Problem to work on:
Switch each "series" in the records below to "data sets", rewrite every line with nothing else changed, and leave the pictures out.
******
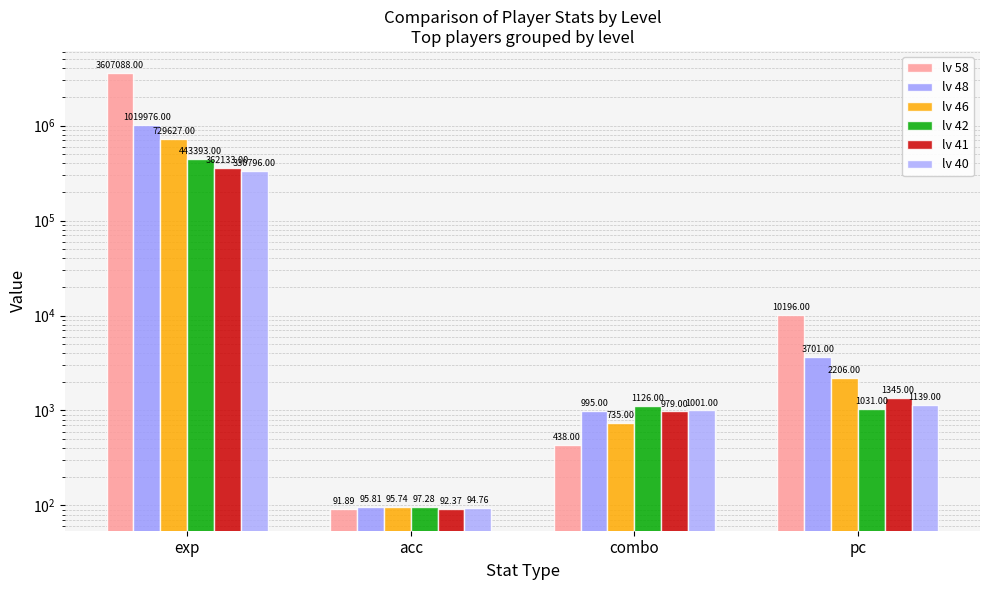

What is the label of the 4th bar from the left?

pc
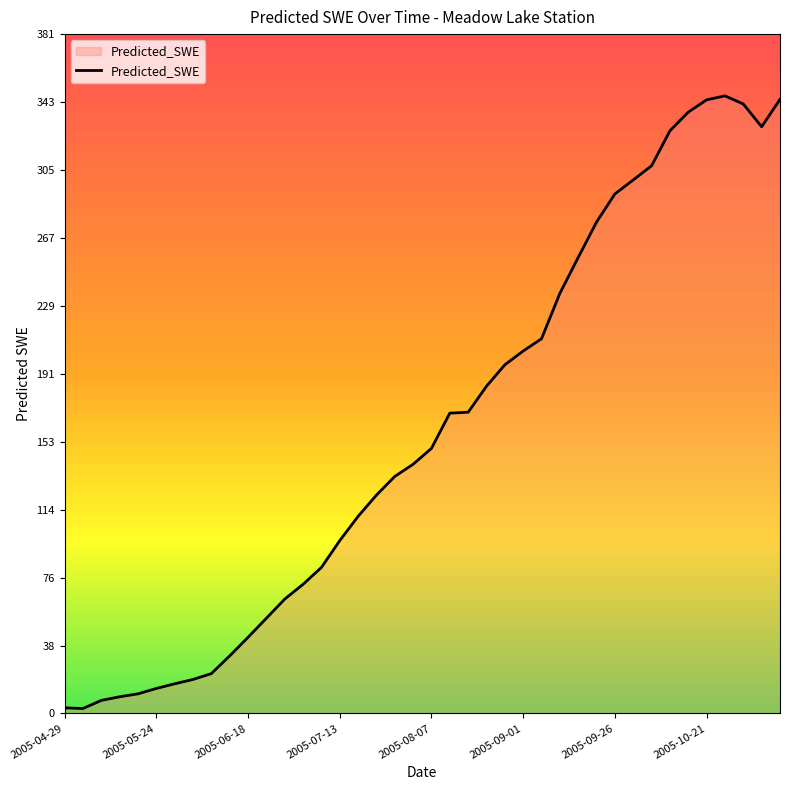

What is the difference between the maximum and minimum values?

344.0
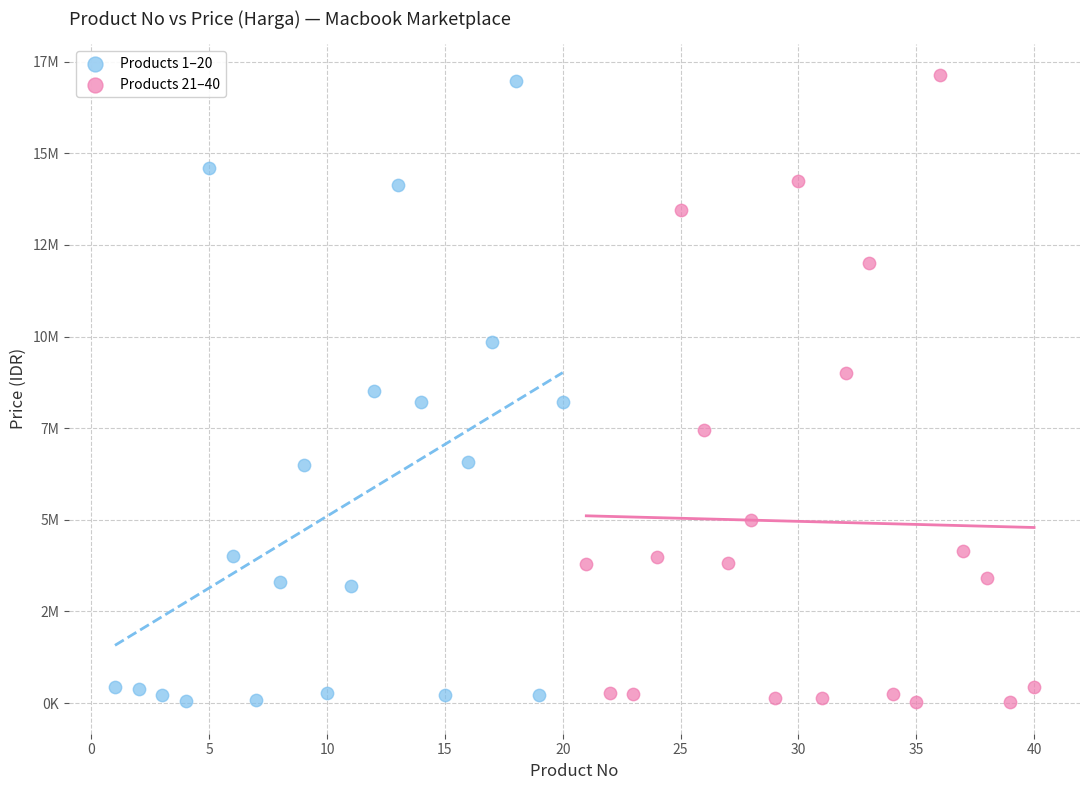

What are all the series names shown in the legend?

Products 1–20, Products 21–40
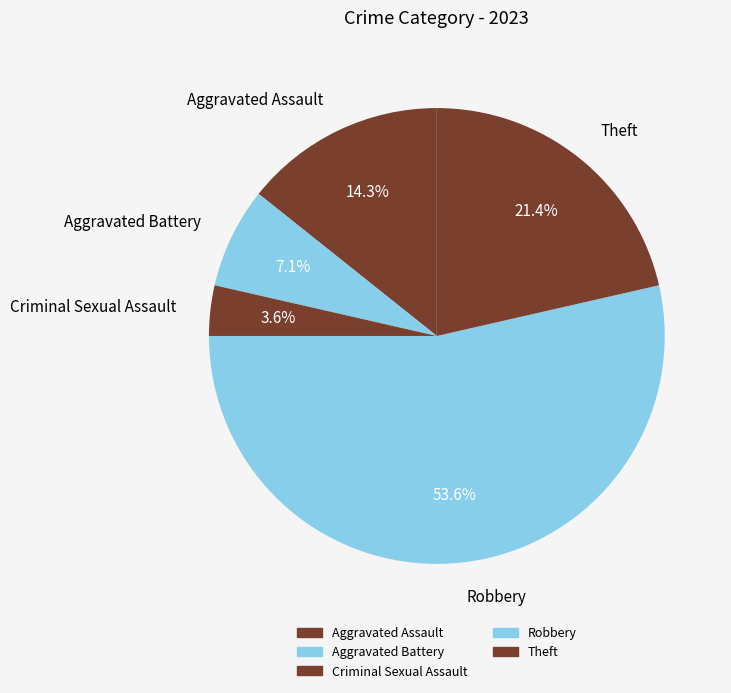

Rank the categories by value from lowest to highest.

Criminal Sexual Assault, Aggravated Battery, Aggravated Assault, Theft, Robbery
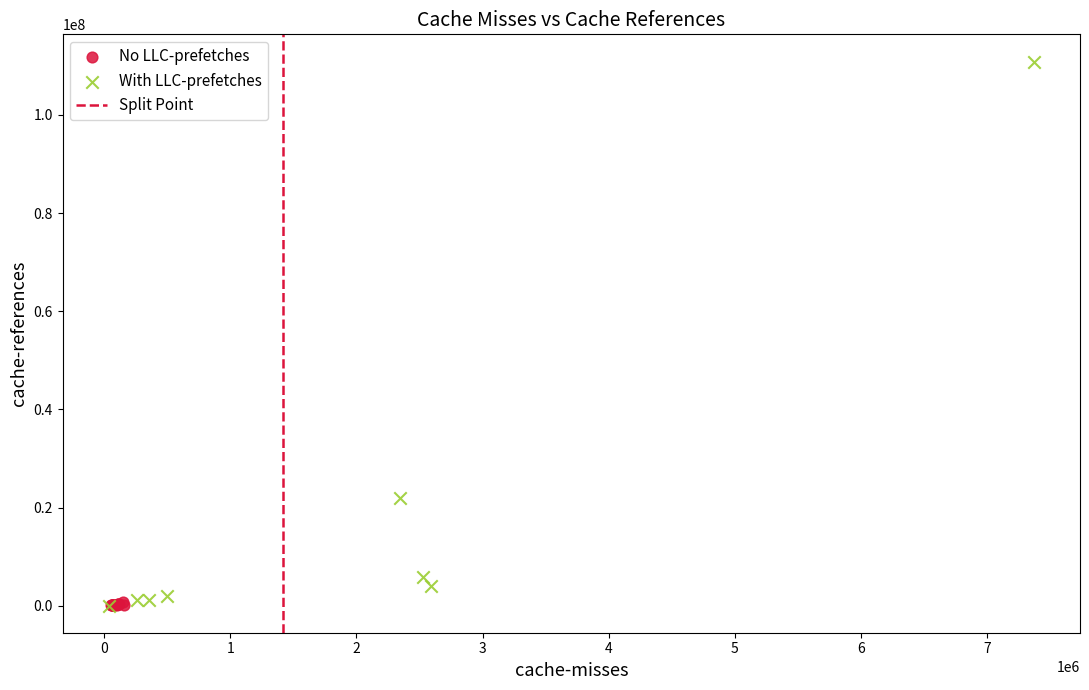

Which series contains the highest Y value?

With LLC-prefetches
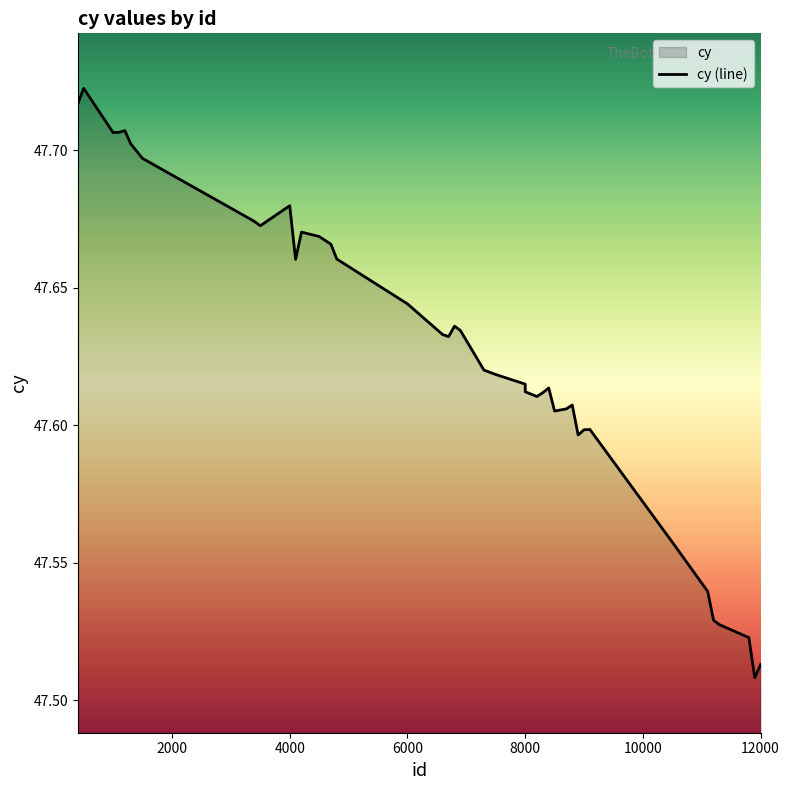

How many values are between 47 and 48?

40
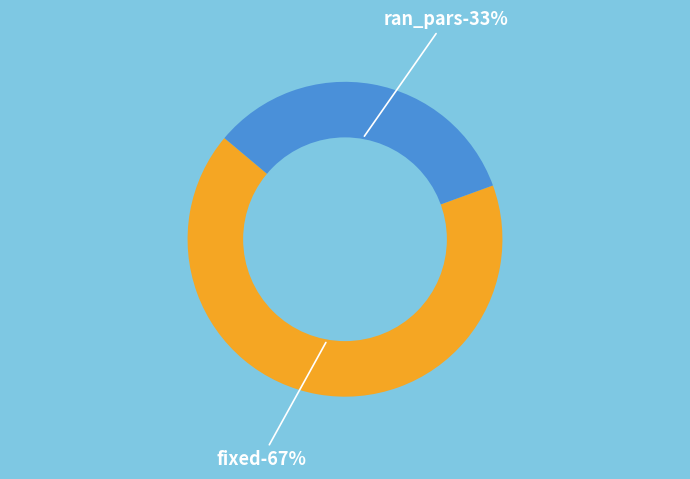

Approximately how many times larger is the value at ran_pars compared to fixed?

0.5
******
Written answer:
What is the label of the 4th bar from the left?

pc

What is the difference between the maximum and minimum values?

344.0

What are all the data sets names shown in the legend?

Products 1–20, Products 21–40

Rank the categories by value from lowest to highest.

Criminal Sexual Assault, Aggravated Battery, Aggravated Assault, Theft, Robbery

Which data sets contains the highest Y value?

With LLC-prefetches

How many values are between 47 and 48?

40

Approximately how many times larger is the value at ran_pars compared to fixed?

0.5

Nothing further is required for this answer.